En quelques mois seulement, elle leur apprit à lire et à écrire des mots avec l'ensemble des lettres de l'alphabet, à maîtriser les nombres entiers jusqu'à 100 et à effectuer des additions et soustractions simples. Mais l'une des avancées la plus importante durant cette période fut l'apprentissage de l'écriture sur papier à l'aide de la plume d'oie. En effet, dès que l'ensemble des élèves la maitrisèrent, Marie put leur faire effectuer leurs exercices en dehors des heures de cours, et ainsi, disposer de plus de temps pour avancer le programme.
Et, au cours des années qui suivirent, celui-ci se révéla fort chargé pour la jeune enseignante et sa classe. Les classes de lettres furent surtout consacrées à la maîtrise de la grammaire. Marie apprit à ses élèves les règles d'orthographe, la conjugaison des verbes, et la syntaxe. Elle commença aussi à les initier à la littérature, en leur présentant des extraits de pièces de Jean Polequin. En cours de calcul, les écoliers apprirent à travailler avec des nombres entiers de plus en plus élevés, ainsi que les additions, soustractions et multiplications. De plus, Marie diversifia progressivement son programme en ajoutant de nouvelles matières. Après avoir fait fabriquer les fournitures nécessaires par le menuisier, elle initia ses élèves à la géométrie. A l'aide de cartes qu'elle fit acheter au grand port, elle présenta à ses élèves la géographie de leur pays. Enfin, une heure par semaine, Marie raconta l'histoire du royaume à l'aide d'un ouvrage de chroniques qui lui avait été envoyé par le couple royal lui-même.

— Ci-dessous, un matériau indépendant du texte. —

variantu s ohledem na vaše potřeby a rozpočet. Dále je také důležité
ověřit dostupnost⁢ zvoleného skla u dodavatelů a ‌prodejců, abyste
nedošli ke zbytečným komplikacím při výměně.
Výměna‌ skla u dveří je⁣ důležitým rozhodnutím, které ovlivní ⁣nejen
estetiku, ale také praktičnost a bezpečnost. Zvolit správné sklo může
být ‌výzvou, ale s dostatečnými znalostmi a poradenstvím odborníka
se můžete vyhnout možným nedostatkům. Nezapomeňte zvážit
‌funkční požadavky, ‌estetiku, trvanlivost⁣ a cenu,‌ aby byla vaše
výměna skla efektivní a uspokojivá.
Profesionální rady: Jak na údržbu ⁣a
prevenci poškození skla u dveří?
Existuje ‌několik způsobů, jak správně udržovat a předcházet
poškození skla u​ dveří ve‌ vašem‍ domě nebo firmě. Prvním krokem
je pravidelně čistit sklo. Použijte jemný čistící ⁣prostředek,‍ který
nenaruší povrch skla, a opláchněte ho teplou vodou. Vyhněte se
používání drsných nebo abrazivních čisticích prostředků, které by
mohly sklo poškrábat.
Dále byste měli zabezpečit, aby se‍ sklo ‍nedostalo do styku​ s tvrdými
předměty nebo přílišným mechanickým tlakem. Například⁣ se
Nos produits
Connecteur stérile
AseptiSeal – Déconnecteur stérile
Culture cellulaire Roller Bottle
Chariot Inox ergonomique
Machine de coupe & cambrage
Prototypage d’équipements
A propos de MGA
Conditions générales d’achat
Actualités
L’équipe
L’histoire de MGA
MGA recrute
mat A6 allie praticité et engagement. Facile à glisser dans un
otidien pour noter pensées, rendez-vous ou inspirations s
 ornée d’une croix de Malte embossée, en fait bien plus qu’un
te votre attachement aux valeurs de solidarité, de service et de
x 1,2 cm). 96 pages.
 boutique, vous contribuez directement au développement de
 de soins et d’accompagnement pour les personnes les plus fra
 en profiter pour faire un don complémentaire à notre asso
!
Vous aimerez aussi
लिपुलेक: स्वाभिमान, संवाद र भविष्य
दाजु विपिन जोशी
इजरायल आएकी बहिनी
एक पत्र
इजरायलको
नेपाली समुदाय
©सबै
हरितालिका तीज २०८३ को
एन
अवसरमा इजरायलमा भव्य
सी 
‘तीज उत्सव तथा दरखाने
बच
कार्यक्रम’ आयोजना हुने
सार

Celui-ci se tenait régulièrement informé des avancées du projet éducatif de leur protégée, avec laquelle ils échangeaient régulièrement par courrier. De son côté, Drake suivait aussi le travail de son amie. Il était resté au village au cours des premiers mois afin de la soutenir pendant la période la plus difficile. Ensuite, il était parti, revenant occasionnellement pour lui rendre visite, et, bien entendu, dans le cadre des entretiens semestriels de la princesse avec ses parents, au cours desquels l'éducation devint rapidement le principal sujet de conversation. Le couple royal racontait à leur fille tous les détails qu'ils connaissaient sur la classe de Marie Fabre, et la princesse, toujours soucieuse d'introduire autant que possible de vérité dans ses récits, leur racontait son nouveau travail de préceptrice.

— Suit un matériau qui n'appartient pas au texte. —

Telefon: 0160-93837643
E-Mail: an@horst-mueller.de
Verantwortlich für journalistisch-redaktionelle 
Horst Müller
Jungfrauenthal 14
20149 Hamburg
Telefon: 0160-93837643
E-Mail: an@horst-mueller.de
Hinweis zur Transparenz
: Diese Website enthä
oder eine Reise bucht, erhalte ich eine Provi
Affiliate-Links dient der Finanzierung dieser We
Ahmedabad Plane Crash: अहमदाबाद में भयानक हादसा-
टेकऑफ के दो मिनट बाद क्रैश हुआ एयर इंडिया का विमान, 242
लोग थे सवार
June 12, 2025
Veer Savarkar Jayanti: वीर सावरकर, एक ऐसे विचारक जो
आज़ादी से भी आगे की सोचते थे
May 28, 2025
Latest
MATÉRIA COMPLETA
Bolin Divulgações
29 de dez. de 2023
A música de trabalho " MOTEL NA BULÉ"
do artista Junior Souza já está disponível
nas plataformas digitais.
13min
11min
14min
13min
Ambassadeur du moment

Quant aux paysans, leur position face au projet éducatif de Marie évolua au cours du temps. Au début, malgré la sympathie qu'ils éprouvaient pour la jeune fille, ils témoignèrent souvent de leur frustration face à l'investissement croissant de leurs enfants pour les leçons, qui ne leur laissait presque plus de temps pour les aider dans leur travail. Mais progressivement, les familles constatèrent les avantages qu'ils pouvaient tirer des connaissances et aptitudes acquises par leurs enfants. Par exemple, lorsqu'elles les envoyaient effectuer une commission, elles pouvaient leur donner bien plus d'instructions qu'auparavant, car celles-ci pouvaient être notées sur un papier pour limiter le risque d'oubli ou d'erreur. De plus, deux familles ayant toutes les deux un de leurs membres dans la classe de Marie pouvaient communiquer entre elles en se faisant transmettre des messages écrits sur papier, et ainsi éviter des déplacements devenus inutiles. Et les transactions dans le village étaient aussi facilitées pour ceux qui maîtrisaient le calcul.